● Work instruction: The answer should be each line of the records that contains the word "dependencies"; please copy them all.

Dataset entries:
• • •

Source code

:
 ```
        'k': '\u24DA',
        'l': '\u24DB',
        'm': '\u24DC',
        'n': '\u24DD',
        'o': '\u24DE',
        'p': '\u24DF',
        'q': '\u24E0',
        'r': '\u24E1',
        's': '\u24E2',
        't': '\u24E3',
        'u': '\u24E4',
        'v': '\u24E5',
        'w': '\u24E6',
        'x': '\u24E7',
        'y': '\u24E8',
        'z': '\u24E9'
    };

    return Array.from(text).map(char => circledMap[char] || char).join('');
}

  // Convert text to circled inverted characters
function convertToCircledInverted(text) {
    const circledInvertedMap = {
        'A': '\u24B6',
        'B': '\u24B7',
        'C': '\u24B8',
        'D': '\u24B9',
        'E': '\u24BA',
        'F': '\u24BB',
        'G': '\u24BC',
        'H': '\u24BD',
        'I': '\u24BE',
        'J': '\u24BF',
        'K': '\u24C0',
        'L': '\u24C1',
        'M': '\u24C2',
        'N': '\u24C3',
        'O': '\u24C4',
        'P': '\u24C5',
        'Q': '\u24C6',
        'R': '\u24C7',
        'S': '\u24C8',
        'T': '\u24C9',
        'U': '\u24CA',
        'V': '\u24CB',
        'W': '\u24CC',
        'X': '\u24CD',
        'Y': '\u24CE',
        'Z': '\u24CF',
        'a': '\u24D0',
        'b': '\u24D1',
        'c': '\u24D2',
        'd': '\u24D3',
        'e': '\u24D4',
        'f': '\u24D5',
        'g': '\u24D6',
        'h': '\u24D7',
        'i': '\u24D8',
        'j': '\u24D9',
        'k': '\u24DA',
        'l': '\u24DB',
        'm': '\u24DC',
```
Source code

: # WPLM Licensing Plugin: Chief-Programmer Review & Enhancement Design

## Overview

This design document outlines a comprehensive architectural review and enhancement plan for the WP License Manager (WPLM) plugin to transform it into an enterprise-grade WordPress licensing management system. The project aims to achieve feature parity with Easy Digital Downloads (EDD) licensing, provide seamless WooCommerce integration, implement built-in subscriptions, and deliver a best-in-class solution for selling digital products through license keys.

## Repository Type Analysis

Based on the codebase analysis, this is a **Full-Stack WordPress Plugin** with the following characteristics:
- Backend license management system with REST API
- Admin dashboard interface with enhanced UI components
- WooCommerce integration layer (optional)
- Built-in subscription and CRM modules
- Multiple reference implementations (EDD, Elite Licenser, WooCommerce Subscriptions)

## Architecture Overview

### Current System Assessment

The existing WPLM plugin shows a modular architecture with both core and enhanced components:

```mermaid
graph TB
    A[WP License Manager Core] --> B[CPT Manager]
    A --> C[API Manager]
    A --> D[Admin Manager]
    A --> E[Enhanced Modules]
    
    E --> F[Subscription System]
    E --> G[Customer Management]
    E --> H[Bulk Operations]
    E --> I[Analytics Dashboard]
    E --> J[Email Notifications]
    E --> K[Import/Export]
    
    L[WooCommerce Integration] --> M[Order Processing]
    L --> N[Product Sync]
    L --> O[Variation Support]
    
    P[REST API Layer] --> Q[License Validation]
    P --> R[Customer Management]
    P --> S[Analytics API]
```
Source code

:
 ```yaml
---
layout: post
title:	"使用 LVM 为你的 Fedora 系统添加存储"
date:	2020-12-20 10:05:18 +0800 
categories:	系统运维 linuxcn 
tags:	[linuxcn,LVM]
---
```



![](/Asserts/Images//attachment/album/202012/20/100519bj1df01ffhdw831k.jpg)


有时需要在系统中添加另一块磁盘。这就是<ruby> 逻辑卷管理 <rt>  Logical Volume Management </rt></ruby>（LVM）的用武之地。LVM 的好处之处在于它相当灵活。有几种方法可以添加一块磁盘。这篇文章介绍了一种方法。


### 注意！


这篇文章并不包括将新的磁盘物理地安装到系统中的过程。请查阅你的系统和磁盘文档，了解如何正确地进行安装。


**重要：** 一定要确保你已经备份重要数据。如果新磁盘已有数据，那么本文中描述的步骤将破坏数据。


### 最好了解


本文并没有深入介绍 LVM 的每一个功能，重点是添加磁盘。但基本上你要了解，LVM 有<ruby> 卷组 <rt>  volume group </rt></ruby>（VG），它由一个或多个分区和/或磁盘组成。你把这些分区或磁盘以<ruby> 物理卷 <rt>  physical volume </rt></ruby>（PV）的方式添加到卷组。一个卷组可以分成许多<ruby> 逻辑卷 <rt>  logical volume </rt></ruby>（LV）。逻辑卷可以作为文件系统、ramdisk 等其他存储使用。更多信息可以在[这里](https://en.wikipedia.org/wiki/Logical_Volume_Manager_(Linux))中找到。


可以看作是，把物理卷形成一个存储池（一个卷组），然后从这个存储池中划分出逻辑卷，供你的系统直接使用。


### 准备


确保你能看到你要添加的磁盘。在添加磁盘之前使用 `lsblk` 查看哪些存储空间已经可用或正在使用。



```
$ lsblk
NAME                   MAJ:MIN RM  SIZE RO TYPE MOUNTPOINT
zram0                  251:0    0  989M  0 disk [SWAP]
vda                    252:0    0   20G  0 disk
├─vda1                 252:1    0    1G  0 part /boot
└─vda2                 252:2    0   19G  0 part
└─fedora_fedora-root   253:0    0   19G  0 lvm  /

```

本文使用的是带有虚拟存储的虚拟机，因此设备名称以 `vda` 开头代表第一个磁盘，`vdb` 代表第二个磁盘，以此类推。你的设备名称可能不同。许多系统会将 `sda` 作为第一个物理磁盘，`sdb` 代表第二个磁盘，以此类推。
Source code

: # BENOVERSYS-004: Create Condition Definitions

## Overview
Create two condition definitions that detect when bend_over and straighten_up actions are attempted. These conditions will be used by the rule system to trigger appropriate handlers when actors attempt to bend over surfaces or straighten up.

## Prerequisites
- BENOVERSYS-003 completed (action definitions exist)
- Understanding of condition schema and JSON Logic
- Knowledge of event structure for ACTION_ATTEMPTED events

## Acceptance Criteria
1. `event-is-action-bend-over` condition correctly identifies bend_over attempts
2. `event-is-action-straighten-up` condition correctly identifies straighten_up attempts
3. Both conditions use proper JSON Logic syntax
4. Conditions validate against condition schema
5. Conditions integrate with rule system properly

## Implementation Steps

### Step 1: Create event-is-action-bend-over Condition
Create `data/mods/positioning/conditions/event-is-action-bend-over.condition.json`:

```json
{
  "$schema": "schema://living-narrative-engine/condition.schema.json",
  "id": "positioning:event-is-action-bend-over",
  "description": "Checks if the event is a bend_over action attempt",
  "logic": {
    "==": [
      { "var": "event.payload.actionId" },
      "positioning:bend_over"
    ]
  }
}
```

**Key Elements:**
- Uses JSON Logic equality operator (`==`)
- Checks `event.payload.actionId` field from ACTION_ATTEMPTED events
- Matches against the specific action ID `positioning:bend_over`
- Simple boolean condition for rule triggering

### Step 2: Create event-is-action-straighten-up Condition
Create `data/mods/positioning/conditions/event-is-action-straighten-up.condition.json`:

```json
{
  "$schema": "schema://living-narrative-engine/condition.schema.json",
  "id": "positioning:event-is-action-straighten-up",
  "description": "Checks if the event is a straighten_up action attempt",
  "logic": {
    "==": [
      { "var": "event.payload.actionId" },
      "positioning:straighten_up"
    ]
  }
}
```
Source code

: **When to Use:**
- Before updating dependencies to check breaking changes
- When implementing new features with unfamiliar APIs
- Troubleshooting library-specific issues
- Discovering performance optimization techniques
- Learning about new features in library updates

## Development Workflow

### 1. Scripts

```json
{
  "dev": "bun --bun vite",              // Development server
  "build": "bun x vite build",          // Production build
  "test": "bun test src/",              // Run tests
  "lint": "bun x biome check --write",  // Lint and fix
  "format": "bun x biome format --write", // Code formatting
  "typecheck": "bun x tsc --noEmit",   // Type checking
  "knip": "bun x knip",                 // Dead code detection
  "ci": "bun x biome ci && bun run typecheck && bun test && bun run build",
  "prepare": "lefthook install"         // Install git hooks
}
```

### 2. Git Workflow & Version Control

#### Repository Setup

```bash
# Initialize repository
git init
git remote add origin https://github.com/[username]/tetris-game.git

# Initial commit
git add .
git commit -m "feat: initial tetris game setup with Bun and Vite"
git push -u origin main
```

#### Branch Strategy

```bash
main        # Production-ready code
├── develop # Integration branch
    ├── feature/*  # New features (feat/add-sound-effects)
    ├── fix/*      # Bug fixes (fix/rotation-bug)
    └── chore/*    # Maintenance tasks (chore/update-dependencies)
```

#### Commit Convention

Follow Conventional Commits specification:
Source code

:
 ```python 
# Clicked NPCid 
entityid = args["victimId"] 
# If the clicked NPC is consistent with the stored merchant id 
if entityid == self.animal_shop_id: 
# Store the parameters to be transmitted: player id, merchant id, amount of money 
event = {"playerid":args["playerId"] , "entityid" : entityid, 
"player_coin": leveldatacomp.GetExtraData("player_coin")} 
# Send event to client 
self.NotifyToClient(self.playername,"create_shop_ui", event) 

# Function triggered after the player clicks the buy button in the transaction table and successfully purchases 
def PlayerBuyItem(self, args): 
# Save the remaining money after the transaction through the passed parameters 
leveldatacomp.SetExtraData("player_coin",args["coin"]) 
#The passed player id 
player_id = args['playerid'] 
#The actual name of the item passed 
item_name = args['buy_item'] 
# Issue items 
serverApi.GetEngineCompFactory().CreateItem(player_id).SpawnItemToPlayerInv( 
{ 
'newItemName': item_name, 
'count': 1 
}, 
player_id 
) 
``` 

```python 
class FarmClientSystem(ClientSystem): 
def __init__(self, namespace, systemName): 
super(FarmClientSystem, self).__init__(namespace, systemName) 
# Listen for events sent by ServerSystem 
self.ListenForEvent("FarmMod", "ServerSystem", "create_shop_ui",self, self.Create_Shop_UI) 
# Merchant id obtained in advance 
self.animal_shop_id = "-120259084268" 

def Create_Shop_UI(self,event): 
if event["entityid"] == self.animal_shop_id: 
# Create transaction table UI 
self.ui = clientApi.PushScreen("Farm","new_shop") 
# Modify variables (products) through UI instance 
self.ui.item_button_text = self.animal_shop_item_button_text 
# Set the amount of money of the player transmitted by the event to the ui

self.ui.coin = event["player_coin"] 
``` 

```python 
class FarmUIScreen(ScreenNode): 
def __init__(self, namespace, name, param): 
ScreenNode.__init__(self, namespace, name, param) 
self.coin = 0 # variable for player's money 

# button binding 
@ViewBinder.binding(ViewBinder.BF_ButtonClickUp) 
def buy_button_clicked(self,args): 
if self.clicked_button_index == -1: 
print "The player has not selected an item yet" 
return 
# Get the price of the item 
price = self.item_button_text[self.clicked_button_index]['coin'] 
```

• • •

● Answer to this problem:
- Before updating dependencies to check breaking changes
    └── chore/*    # Maintenance tasks (chore/update-dependencies)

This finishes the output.